These are contemporary copies of the Parish Registers - that is, copies made in the parish in the same year as the original parish register entries. Under an Order made in 1598 it was stipulated that within one month of Easter each year, the churchwardens were to send to the Diocesan Registry (that is, to the Bishop) a copy of all the register entries for the preceding year. Note that these copies may not be an exact copy of a register entry. Some transcripts were made first, and copied up into the register before being sent to the bishop, and some do not contain all the information found in the register, while some contain more.
Bishops transcripts are useful to the family historian in cases where a parish register is missing, or where there are gaps or difficulties in reading existing ones. These transcripts are now stored in the Diocesan Record Office. This is usually, but not always, the County Record Office. If a diocese includes more than one county, the transcripts for that diocese may be split by archdeaconry, and stored in the relevant County Record Office, instead of together as a complete group with all the other diocesan records.
Early Bishops Transcripts (up to 1812)
Bishops transcripts are available for almost all Devon and most Cornwall parishes. The earliest transcripts date from 1598, but because they were written on paper, very few survive from the early 17th century.
No transcripts were written during the Commonwealth period because there were no bishops, and many of the Anglican clergy were deprived of their livings. The keeping of bishops transcripts was recommenced at the Restoration and most parishes have a reasonably good series from 1660, and this is especially so for the second half of the 18th century.
Late Bishops Transcripts (after 1812)
When George Rose’s Act was passed requiring baptism, marriage and burial registers to be kept in printed books with parchment pages, the keeping of bishops transcripts changed in a similar way, and they were exact copies of the registers, written on printed sheets of parchment, often with the page and entry numbers copied from the register, as well.
After the introduction of civil registration in 1837, copies of marriage entries were no longer sent to the bishop because copies had to be sent to the registrar. Baptisms and burial entries continued to be copied for some time; the date when they cease varies from parish to parish, with some continuing into the 1850s and 60s. Most of these parchment transcripts are in good condition, but some were very badly damaged by fire and water when the room in the Cathedral where they were kept was hit by an incendiary bomb in 1942. This damage is so severe that in some cases transcripts for a whole parish cannot be unfolded and read.
Locating Bishops Transcripts for Devon and Cornwall
The counties of both Devon and Cornwall were, until 1876, in the diocese of Exeter. The pre-1812 transcripts for Devon have been microfilmed and the films are available at all three of Devon's Record Offices.
The transcripts for Cornwall are divided between the Devon Record Office in Exeter and the Cornwall Record Office, County Hall, Truro.

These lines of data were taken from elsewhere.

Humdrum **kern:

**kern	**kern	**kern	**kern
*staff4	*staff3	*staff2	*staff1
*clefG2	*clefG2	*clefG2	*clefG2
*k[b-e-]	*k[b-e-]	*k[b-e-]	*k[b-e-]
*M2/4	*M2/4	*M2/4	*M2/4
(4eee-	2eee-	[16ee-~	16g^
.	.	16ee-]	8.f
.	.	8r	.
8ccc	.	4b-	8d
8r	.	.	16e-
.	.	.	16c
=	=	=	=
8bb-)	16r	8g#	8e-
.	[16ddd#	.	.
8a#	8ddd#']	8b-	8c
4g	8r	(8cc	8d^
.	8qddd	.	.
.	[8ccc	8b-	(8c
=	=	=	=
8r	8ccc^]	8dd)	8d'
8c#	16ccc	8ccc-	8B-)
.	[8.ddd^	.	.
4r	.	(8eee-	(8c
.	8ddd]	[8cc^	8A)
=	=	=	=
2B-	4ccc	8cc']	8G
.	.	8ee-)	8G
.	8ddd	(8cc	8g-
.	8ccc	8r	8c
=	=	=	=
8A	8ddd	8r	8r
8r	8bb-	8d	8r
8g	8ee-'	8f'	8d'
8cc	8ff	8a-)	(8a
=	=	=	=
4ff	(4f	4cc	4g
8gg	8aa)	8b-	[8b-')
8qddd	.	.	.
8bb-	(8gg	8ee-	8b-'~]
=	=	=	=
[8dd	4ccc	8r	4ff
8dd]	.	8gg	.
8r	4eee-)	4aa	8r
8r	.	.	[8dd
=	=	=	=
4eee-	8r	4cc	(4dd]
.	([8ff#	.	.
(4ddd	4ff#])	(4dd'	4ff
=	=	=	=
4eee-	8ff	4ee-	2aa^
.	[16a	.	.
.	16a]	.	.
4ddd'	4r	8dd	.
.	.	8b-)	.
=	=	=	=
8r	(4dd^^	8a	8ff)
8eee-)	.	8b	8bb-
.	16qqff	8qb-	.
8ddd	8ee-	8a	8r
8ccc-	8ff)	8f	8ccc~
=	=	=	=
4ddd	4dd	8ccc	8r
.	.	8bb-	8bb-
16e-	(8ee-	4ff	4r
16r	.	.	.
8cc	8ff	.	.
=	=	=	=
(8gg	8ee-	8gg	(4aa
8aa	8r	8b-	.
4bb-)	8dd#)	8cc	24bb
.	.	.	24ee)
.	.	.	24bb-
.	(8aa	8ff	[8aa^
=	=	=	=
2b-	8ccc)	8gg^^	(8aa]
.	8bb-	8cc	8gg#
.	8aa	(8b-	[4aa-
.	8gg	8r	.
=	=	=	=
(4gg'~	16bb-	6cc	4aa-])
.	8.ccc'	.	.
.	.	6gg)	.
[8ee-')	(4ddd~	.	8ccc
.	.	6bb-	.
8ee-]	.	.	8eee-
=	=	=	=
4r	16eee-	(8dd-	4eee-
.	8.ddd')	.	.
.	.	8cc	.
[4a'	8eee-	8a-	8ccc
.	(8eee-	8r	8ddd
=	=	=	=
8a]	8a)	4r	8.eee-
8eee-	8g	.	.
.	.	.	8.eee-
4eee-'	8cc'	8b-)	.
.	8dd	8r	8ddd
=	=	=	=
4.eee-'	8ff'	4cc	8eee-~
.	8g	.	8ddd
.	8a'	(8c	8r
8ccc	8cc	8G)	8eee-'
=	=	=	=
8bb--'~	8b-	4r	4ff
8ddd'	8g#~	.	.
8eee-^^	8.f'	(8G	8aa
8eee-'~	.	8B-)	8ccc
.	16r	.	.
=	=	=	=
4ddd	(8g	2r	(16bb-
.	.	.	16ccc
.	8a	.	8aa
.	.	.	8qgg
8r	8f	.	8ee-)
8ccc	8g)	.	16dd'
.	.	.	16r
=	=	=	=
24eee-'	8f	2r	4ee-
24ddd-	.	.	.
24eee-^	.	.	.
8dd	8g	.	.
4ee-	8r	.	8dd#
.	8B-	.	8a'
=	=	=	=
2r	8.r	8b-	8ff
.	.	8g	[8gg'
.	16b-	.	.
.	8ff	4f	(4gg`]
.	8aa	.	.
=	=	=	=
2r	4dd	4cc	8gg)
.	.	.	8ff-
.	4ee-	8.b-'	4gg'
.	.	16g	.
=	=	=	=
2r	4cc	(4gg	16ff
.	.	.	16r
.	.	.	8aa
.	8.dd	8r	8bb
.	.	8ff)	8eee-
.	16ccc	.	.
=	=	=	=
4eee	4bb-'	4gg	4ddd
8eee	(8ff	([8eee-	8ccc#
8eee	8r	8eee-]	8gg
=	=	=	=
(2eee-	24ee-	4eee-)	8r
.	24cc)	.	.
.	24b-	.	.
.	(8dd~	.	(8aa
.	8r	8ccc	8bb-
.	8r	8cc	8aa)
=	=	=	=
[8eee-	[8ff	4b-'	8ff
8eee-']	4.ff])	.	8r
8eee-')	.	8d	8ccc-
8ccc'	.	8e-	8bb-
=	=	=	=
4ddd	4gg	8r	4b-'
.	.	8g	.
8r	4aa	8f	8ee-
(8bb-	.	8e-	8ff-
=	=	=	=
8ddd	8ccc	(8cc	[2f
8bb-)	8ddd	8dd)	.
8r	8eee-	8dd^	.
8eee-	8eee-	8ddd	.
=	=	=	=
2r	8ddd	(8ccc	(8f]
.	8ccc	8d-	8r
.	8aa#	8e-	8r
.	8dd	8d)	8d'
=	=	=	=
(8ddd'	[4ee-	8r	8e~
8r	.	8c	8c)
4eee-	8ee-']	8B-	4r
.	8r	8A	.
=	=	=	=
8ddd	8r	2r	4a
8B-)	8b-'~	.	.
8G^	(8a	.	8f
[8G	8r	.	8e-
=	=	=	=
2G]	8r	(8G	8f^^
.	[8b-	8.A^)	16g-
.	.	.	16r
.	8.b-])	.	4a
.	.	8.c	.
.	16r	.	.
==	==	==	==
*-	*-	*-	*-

Bishops Transcripts for Cornish parishes in the Archdeaconry of Cornwall are held at Truro for the years 1674-1736, 1741-1772, and 1801-1804, but these are also available on microfilm at Devon Record Office in Exeter.
The post-1812 Bishops Transcripts (known as late BTs) for Devon and Cornwall have not been filmed, and those which are not badly damaged can be consulted at the Devon Record Office in Exeter. All Cornish Bishops Transcripts are held in the Great Moor House strong-rooms, and those for Devon parishes which have not deposited early 19th century registers, or which have missing registers, are also held at Great Moor House.